■ **The problem**
The records below hold a stretch from the line with "image of normal" through the line with "breast cancer (lobular"; return exactly those lines, ends included, and nothing more.

** Opening Input block **

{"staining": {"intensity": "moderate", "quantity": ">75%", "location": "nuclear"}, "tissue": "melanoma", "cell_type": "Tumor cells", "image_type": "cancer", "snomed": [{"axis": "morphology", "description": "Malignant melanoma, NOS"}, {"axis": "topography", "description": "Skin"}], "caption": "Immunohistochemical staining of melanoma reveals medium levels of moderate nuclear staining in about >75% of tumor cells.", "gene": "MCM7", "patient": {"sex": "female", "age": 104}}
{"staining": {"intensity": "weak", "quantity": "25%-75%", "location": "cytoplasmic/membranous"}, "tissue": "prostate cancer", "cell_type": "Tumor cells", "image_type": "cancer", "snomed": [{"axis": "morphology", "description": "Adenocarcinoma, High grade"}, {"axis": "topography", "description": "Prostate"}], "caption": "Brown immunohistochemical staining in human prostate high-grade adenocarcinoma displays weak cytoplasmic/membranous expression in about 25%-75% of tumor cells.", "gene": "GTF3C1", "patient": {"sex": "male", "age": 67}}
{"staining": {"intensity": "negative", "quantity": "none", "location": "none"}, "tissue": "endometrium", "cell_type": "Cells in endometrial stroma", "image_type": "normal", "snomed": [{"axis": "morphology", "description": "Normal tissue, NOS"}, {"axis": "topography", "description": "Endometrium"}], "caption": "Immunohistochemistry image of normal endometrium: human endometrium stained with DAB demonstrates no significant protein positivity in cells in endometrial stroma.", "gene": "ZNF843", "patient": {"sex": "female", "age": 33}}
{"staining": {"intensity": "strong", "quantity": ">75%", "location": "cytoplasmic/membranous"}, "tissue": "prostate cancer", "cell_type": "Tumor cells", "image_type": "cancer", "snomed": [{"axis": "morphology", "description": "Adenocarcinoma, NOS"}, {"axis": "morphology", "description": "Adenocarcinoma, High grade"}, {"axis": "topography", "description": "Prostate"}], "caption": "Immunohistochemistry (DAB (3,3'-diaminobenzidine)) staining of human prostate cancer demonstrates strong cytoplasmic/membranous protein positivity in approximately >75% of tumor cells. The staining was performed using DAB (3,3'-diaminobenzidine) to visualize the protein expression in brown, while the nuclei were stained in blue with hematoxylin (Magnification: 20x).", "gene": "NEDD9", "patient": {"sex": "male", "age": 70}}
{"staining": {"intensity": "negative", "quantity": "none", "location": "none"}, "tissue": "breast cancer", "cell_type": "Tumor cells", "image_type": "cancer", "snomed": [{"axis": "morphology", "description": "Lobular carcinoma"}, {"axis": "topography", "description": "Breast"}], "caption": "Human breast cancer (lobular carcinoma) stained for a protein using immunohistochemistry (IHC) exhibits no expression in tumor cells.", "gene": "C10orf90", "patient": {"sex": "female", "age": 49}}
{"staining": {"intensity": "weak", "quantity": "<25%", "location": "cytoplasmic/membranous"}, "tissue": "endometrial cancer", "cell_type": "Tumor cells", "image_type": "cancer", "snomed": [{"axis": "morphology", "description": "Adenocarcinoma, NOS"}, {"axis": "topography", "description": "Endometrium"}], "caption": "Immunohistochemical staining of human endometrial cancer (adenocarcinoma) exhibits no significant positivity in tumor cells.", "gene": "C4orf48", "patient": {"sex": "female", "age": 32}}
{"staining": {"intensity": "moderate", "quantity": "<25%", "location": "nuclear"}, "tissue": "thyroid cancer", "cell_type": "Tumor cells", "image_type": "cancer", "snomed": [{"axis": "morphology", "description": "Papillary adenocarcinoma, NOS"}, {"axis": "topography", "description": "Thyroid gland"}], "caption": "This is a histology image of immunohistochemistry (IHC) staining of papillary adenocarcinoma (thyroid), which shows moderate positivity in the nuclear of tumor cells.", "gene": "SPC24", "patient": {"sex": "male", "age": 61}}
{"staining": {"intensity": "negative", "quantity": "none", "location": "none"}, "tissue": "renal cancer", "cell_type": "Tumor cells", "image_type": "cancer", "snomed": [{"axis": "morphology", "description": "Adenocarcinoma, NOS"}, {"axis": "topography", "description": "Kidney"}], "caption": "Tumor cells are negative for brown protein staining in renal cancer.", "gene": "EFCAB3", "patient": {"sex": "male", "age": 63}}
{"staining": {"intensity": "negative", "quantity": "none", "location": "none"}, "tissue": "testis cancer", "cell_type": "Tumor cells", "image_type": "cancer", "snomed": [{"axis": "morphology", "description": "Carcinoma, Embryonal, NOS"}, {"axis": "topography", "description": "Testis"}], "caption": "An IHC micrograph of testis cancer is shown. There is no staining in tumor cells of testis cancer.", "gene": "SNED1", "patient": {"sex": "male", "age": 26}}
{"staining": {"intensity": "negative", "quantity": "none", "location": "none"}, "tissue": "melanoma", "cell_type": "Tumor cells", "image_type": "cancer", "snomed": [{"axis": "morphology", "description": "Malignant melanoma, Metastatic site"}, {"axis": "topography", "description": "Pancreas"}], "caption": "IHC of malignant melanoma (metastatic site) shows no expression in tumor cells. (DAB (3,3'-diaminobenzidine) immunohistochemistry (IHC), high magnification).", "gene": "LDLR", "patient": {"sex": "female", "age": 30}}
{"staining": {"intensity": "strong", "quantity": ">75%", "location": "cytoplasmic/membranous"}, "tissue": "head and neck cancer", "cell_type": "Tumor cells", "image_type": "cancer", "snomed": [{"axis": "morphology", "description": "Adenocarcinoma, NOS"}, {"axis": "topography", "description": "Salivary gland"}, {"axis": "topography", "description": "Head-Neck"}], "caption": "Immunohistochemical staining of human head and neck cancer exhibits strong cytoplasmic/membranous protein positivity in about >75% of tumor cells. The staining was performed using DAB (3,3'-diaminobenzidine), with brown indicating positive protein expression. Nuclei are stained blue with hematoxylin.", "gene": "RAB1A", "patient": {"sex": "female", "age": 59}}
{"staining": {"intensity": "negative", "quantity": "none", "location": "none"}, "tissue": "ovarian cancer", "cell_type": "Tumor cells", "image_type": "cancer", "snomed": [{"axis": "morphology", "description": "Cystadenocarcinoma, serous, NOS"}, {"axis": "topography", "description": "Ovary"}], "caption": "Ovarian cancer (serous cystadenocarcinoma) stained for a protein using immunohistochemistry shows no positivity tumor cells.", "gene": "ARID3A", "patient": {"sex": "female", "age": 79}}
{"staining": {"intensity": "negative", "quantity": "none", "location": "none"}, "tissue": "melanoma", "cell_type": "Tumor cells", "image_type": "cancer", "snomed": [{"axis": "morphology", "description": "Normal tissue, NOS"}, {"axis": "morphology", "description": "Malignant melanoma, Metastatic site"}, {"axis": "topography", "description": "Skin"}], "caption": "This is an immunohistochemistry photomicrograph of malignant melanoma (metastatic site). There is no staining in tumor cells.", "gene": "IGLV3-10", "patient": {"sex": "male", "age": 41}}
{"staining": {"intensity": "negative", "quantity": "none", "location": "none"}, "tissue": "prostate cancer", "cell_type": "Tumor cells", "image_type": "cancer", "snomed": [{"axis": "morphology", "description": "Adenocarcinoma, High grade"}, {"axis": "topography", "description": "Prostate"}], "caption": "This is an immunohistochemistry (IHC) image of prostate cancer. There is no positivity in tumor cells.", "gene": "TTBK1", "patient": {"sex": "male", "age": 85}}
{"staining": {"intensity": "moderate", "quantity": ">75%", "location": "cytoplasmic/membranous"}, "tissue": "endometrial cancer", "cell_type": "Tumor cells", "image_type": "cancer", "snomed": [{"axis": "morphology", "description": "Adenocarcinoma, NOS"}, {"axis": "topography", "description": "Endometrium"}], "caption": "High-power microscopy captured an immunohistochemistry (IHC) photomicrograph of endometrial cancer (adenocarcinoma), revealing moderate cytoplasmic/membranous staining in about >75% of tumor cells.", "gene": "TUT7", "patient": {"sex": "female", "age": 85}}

** Closing Input block **

■ **Exercise solution**
{"staining": {"intensity": "negative", "quantity": "none", "location": "none"}, "tissue": "endometrium", "cell_type": "Cells in endometrial stroma", "image_type": "normal", "snomed": [{"axis": "morphology", "description": "Normal tissue, NOS"}, {"axis": "topography", "description": "Endometrium"}], "caption": "Immunohistochemistry image of normal endometrium: human endometrium stained with DAB demonstrates no significant protein positivity in cells in endometrial stroma.", "gene": "ZNF843", "patient": {"sex": "female", "age": 33}}
{"staining": {"intensity": "strong", "quantity": ">75%", "location": "cytoplasmic/membranous"}, "tissue": "prostate cancer", "cell_type": "Tumor cells", "image_type": "cancer", "snomed": [{"axis": "morphology", "description": "Adenocarcinoma, NOS"}, {"axis": "morphology", "description": "Adenocarcinoma, High grade"}, {"axis": "topography", "description": "Prostate"}], "caption": "Immunohistochemistry (DAB (3,3'-diaminobenzidine)) staining of human prostate cancer demonstrates strong cytoplasmic/membranous protein positivity in approximately >75% of tumor cells. The staining was performed using DAB (3,3'-diaminobenzidine) to visualize the protein expression in brown, while the nuclei were stained in blue with hematoxylin (Magnification: 20x).", "gene": "NEDD9", "patient": {"sex": "male", "age": 70}}
{"staining": {"intensity": "negative", "quantity": "none", "location": "none"}, "tissue": "breast cancer", "cell_type": "Tumor cells", "image_type": "cancer", "snomed": [{"axis": "morphology", "description": "Lobular carcinoma"}, {"axis": "topography", "description": "Breast"}], "caption": "Human breast cancer (lobular carcinoma) stained for a protein using immunohistochemistry (IHC) exhibits no expression in tumor cells.", "gene": "C10orf90", "patient": {"sex": "female", "age": 49}}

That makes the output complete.